M. Kubát, R. Čech a naše nová doktorandka K. Pelegrinová společně s kolegy J. Hůlou a D. Čížem z Ústavu pro výzkum a aplikace fuzzy modelování dnes prezentovali výzkum zaměřený na analýzu tzv. kontextové specifičnosti na mezinárodní korpusové konferenci SlaviCorp v Praze.
Context Specificity of Lemma. Diachronic analysis
The study deals with the application of the neural networks in the linguistic research
of word semantics. A recently proposed method of measuring Context
Specificity of Lemma (Čech et al. 2018) based on Word Embeddings Word2vec
technique (Mikolov et al. 2013) is introduced and illustrated in the analysis of
the selected lemmas from various fields (e.g. political discourse or IT). The research
is based on the fourth version of SYN series corpora of Czech National
Corpus (Hnátková et al. 2014). The results indicate that the method is applicable
for detecting the semantic development of a lemma and it could have a
potential for linguistic studies. Although neural networks are generally blackbox
methods, our approach enables the linguistic interpretation of the obtained
results. The aim of this contribution is to introduce a method which can detect
semantic changes of a lemma from the diachronic viewpoint.
In word embedding methods, each lemma is represented by a vector. The
size and the orientation of a vector express the position of a lemma in a semantic
multi-dimensional space. Therefore, it is possible to measure similarities
among lemmas. If, in an ideal case, there are two lemmas which occur in the
identical contexts in the whole corpus, the size and orientation of these two
vectors would be identical and, thus, the distance between these two lemmas
equals to zero or, reversely, the similarity between them equals one. In the reality,
each lemma occurs in different contexts, consequently, they are represented
by different vectors which enables us to compute similarities among them.

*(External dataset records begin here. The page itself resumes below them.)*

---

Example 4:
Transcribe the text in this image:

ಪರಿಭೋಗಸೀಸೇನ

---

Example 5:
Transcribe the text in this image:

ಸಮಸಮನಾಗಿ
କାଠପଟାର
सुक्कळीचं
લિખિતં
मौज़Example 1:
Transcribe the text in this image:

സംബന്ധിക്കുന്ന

The method Context Specificity of Lemma (CSL) measures how unique
is the context in which the lemma appears in the corpus. Specifically, if the
lemma occurs in many different contexts, it will have low context specificity.

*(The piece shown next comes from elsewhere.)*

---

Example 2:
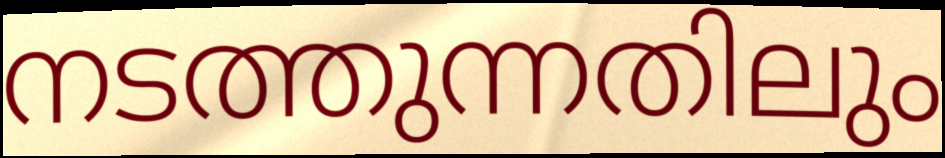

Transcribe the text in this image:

The context in which the lemma appears is captured with a distributed vector
representation which is assigned to every lemma. In this vector representation,
it is possible to measure the similarities among lemmas. To be more
specific, it means that for each lemma, we can compute its similarity to all
other lemmas. Statistics of these similarities (e.g., a mean value) can be used
for characterizing the Context Specificity of Lemma. The lower the mean of
similarities, the higher the CSL.
Neural networks need huge training data sets to be capable of producing
reliable results. We therefore decided to use one of largest Czech corpora –
the fourth version of SYN series corpora (Hnátková et al. 2014). The size of
the SYN_V4 is 3,626 billion tokens. The SYN corpus is not representative;
the dominant component is journalism. Beside journalism there are other
two text types: fiction and technical literature. Only journalistic texts were
selected for the analysis. The final corpus of our study consists of more than
3 billion tokens (3,045,389,630) and more than one hundred thousand types
(102,707). In order to avoid a bias caused by low frequencies, all lemmas with
frequency less than 70 were omitted (f ≤ 69). Since the goal is to analyse diachronic
development of the CSL, we divided the data into 19 subcorpora that
each represents one year. Only the subcorpus 1990-1996 consists of texts
from several years because of the small data sizes.